Mentre Andrea Sempio, indagato per l'omicidio di Chiara Poggi e convocato il 6 maggio in Procura a Pavia per essere interrogato, "si avvarrà della facoltà di non rispondere", Paola Cappa, una delle due cugine di Chiara, è stata sentita per due ore nella caserma Montebello dei carabinieri, come teste nel nuovo filone d'indagine sul delitto di Garlasco. Dopo di lei, nel primo pomeriggio, ha fatto il suo ingresso in caserma anche la sorella Stefania.
Delitto di Garlasco, legali: "Sempio non risponderà a pm" Lo annunciano, in una nota, gli avvocati difensori Angela Taccia e Liborio Cataliotti. La decisione, spiegano, è stata dettata dal fatto "le indagini non sono chiuse e che dunque il quadro probatorio con il quale confrontarsi in sede di interrogatorio non è completo, vieppiù considerato che il fascicolo delle indagini oltre che incompleto non è ancora visionabile".
"Incarico a uno psicoterapeuta per consulenza personologica" La difesa dell'indagato 38enne ha "conferito incarico ad uno psicoterapeuta di redigere una consulenza personologica" sul 38enne indagato per l'omicidio di Chiara Poggi nella nuova indagine della procura di Pavia. Tale atto, comunica l'avvocato Liborio Cataliotti, uno dei difensori, è uno dei "presupposti ritenuti dal pool" difensivo "opportuni prima dell'eventuale sottoposizione" di Sempio a interrogatorio. Sempio verrà sottoposto "ai canonici test usualmente utilizzati (anziché ricorrere ai frammentari dati documentali del fascicolo), essendo questi presupposti ritenuti dal pool opportuni prima" che affronti eventualmente l'interrogatorio. Di cui quindi i legali chiederanno venga posticipato.

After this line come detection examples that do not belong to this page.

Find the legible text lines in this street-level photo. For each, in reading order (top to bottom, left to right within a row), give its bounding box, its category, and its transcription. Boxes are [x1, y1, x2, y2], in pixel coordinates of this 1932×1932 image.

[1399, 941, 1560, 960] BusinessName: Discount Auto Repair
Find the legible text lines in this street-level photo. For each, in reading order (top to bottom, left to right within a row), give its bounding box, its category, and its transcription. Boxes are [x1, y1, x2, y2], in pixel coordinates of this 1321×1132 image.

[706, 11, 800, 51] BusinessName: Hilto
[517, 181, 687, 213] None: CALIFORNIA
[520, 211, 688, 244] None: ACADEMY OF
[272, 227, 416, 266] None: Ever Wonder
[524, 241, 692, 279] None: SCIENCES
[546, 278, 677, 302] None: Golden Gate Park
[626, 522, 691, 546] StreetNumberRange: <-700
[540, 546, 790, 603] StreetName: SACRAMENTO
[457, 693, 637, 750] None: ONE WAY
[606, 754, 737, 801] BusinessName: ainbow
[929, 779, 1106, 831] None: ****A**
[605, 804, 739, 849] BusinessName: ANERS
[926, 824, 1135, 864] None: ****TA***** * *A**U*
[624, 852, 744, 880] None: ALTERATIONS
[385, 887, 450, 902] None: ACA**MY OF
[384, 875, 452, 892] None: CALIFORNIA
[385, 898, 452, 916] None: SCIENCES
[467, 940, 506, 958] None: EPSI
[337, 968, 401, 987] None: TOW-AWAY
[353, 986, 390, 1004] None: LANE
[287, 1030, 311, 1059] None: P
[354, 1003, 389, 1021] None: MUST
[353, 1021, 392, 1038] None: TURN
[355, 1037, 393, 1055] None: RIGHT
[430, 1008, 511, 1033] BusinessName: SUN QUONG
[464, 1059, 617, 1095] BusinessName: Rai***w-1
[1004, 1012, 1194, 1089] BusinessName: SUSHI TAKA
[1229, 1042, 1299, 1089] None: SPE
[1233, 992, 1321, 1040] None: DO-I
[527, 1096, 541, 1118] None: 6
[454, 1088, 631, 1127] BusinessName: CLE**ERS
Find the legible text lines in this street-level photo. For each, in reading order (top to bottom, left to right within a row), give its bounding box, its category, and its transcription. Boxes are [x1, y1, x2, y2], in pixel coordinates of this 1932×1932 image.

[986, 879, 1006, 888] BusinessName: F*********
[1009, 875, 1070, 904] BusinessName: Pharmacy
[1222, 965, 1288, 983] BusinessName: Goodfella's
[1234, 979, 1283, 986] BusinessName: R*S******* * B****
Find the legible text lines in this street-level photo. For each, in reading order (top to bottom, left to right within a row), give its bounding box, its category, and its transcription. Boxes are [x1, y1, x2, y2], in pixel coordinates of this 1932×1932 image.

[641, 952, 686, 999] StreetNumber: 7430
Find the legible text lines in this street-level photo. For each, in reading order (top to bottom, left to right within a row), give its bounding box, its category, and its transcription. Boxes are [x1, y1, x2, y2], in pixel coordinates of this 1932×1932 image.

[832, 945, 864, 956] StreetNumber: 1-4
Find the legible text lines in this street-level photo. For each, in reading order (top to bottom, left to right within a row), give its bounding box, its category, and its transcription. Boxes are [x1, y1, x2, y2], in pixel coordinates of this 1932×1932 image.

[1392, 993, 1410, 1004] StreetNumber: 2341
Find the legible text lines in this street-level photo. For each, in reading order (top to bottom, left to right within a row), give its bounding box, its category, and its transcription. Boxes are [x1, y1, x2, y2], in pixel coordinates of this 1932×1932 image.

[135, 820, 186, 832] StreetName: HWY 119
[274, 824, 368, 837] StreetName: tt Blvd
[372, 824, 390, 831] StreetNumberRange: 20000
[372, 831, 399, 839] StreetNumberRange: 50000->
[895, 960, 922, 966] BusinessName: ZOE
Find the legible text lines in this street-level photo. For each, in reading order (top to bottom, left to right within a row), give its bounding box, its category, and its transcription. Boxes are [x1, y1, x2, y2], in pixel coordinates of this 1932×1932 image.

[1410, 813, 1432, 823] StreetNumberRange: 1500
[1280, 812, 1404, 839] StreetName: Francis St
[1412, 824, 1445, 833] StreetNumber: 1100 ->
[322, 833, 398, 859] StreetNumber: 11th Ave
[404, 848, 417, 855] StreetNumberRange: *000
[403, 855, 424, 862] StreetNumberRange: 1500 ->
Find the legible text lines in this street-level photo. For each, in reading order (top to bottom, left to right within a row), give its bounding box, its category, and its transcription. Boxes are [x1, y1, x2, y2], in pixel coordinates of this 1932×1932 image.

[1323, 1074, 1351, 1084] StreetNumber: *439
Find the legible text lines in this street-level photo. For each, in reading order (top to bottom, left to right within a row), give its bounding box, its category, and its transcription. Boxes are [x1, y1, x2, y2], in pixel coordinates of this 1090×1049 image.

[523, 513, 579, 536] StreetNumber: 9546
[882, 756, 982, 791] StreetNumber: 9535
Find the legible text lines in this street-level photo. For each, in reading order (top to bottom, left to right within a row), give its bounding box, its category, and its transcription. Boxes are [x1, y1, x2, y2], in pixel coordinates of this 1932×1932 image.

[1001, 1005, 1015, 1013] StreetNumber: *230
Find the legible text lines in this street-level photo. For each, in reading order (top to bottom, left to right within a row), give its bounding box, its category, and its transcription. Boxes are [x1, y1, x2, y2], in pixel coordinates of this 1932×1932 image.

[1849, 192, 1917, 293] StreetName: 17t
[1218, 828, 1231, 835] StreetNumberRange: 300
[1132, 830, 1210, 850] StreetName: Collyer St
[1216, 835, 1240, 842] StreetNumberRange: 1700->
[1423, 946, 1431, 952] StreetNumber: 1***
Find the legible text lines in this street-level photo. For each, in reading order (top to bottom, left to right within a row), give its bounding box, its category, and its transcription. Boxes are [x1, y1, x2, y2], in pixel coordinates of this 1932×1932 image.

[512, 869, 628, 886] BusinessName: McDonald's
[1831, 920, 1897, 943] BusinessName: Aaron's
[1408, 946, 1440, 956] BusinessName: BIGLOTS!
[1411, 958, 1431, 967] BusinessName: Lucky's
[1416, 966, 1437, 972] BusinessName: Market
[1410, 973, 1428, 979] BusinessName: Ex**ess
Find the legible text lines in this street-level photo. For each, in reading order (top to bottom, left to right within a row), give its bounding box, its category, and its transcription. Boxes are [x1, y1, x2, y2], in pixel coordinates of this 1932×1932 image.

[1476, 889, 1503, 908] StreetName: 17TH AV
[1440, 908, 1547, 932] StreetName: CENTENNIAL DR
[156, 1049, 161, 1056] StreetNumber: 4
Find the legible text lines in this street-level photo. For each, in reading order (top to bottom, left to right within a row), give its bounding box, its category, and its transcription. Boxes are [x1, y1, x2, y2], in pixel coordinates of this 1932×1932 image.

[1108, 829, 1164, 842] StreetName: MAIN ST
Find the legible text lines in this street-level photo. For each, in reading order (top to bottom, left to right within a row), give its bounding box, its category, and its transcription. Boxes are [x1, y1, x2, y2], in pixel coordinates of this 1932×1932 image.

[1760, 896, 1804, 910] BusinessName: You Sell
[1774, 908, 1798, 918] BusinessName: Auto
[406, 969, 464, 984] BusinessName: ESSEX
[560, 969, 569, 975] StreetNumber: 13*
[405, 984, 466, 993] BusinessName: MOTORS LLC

"Quadro probatorio non completo" I difensori hanno anche dichiarato che "il quadro probatorio con il quale confrontarsi in sede di interrogatorio non è completo e che il fascicolo dell'inchiesta oltre che incompleto non è ancora stato messo a disposizione in modo da poter conoscere gli elementi raccolti nei confronti di Sempio e potersi difendere".
Paola Cappa sentita per due ore - È arrivata prima delle 11 nella caserma Montebello dei Carabinieri, a Milano, Paola Cappa, una delle due cugine di Chiara Poggi. La donna, sentita come teste nel nuovo filone d'indagine sul delitto di Garlasco, si è presentata senza avvocati (non essendo indagata) ed è stata sentita per un paio d'ore dagli investigatori senza la presenza dei due pm titolari del fascicolo. La sorella Stefania, invece, è arrivata nel primo pomeriggio.